評価項目: 主要評価項目は、用量制限毒性 (DLT) および客観的奏効率 (ORR) であった。ORRは、治験責任医師評価または独立中央判定委員会 (BICR) 評価のいずれかにより、RECIST v1.1に基づいて完全奏効 (CR) または部分奏効 (PR) を達成した患者の割合として算出された。副次評価項目には、奏効期間 (DoR)、臨床的有用性割合 (CBR)、無増悪生存期間 (PFS)、および全生存期間 (OS) が含まれた。有害事象 (AE) は、National Cancer Institute Common Terminology Criteria for Adverse Events (NCI CTCAE) v4.03に従って評価された。

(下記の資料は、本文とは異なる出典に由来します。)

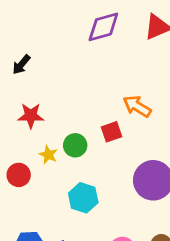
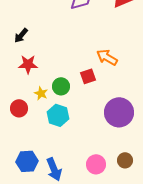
black arrow: (21, 65) -> (21, 35), moved
cyan hexagon: (83, 198) -> (58, 115), moved

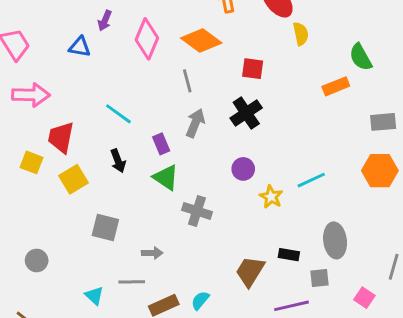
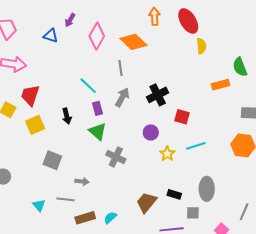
red square: (253, 69) -> (182, 117), moved
cyan line: (118, 114) -> (88, 86), moved

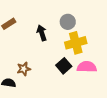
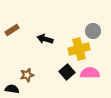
gray circle: (68, 22) -> (93, 31), moved
black arrow: (42, 33) -> (45, 39), turned -56

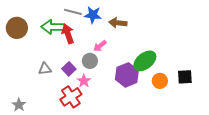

統計解析: 安全性評価集団は、RP2Dで治療され、プラチナ製剤治療後に進行したEGFR Exon20ins変異NSCLC患者114例 (データカットオフ2020年6月8日) で構成された。主要有効性評価集団は、プラチナ製剤治療後に進行したEGFR Exon20ins変異NSCLC患者のうち、少なくとも3回の予定された疾患評価を完了したか、またはデータカットオフまでに中止、進行、死亡した最初の81例 (用量漸増コホートから4例、用量拡大コホートAから4例、コホートDから73例) で構成された。有効性データは、2020年10月8日までのフォローアップを反映している。ORRは、CRまたはPRを達成した患者の割合として計算され、95%信頼区間 (CI) が付与された。CBRは、CR、PR、または11週間以上の安定病変 (SD) を達成した患者の割合として算出された。時間依存性エンドポイント (DoR, PFS, OS) は、Kaplan-Meier法を用いて推定された。統計解析には記述統計が用いられ、欠測データに対する補完は行われなかった。